**Exercise:**
Copy the records below exactly, but leave out any picture they contain.

**Records provided:**
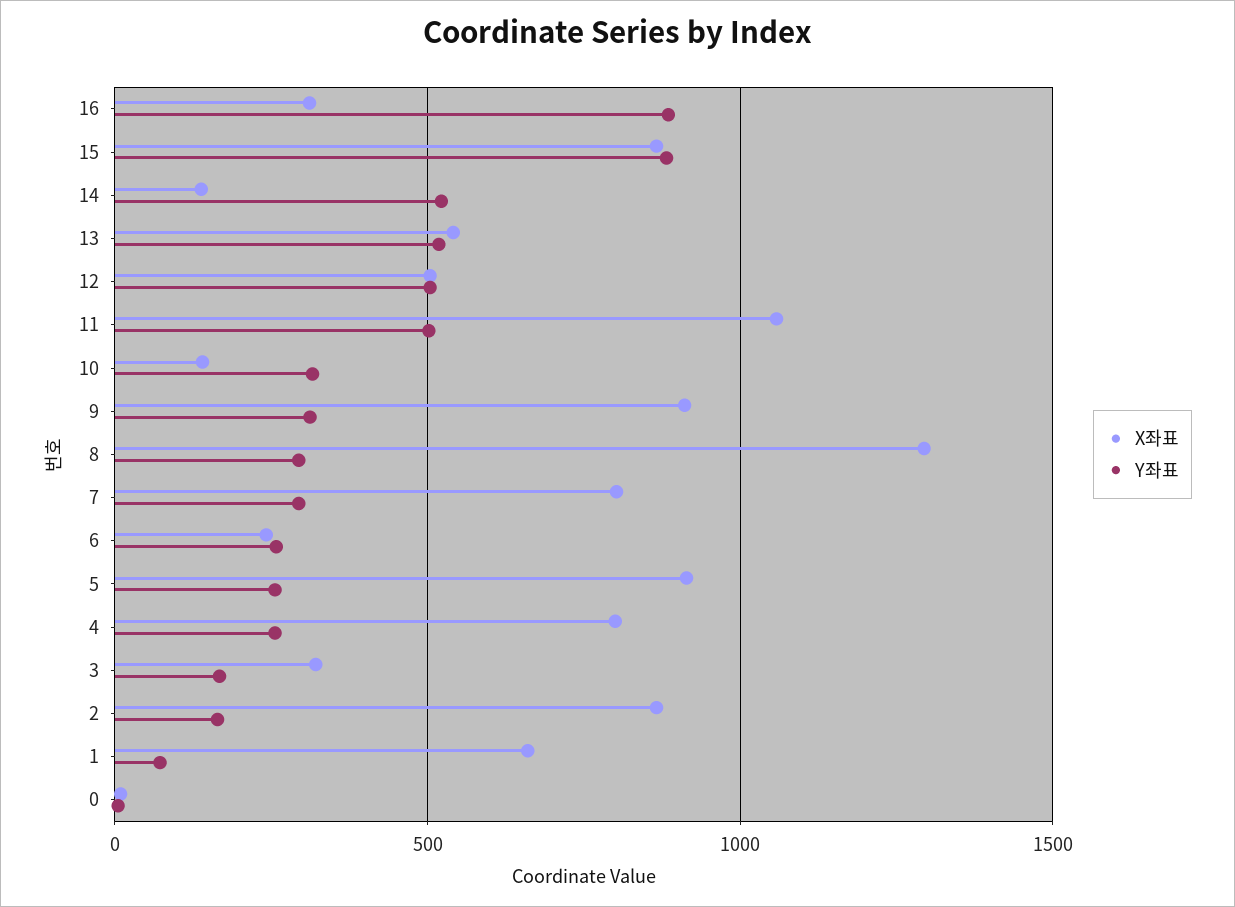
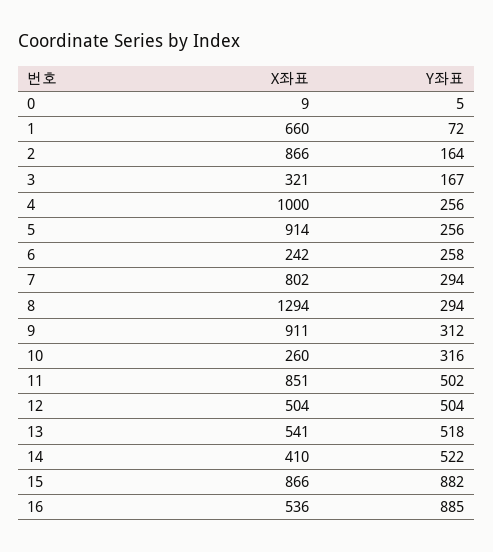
  {
    "X좌표": {
-     "16": 300,
+     "16": 536,
      "15": 866,
-     "14": 150,
+     "14": 410,
      "13": 541,
      "12": 504,
-     "11": 1050,
+     "11": 851,
-     "10": 150,
+     "10": 260,
      "9": 911,
      "8": 1294,
      "7": 802,
      "6": 242,
      "5": 914,
-     "4": 800,
+     "4": 1000,
      "3": 321,
      "2": 866,
      "1": 660,
      "0": 9
    },
    "Y좌표": {
      "16": 885,
      "15": 882,
      "14": 522,
      "13": 518,
      "12": 504,
      "11": 502,
      "10": 316,
      "9": 312,
      "8": 294,
      "7": 294,
      "6": 258,
      "5": 256,
      "4": 256,
      "3": 167,
      "2": 164,
      "1": 72,
      "0": 5
    }
  }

**Finished exercise:**
  {
    "X좌표": {
-     "16": 300,
+     "16": 536,
      "15": 866,
-     "14": 150,
+     "14": 410,
      "13": 541,
      "12": 504,
-     "11": 1050,
+     "11": 851,
-     "10": 150,
+     "10": 260,
      "9": 911,
      "8": 1294,
      "7": 802,
      "6": 242,
      "5": 914,
-     "4": 800,
+     "4": 1000,
      "3": 321,
      "2": 866,
      "1": 660,
      "0": 9
    },
    "Y좌표": {
      "16": 885,
      "15": 882,
      "14": 522,
      "13": 518,
      "12": 504,
      "11": 502,
      "10": 316,
      "9": 312,
      "8": 294,
      "7": 294,
      "6": 258,
      "5": 256,
      "4": 256,
      "3": 167,
      "2": 164,
      "1": 72,
      "0": 5
    }
  }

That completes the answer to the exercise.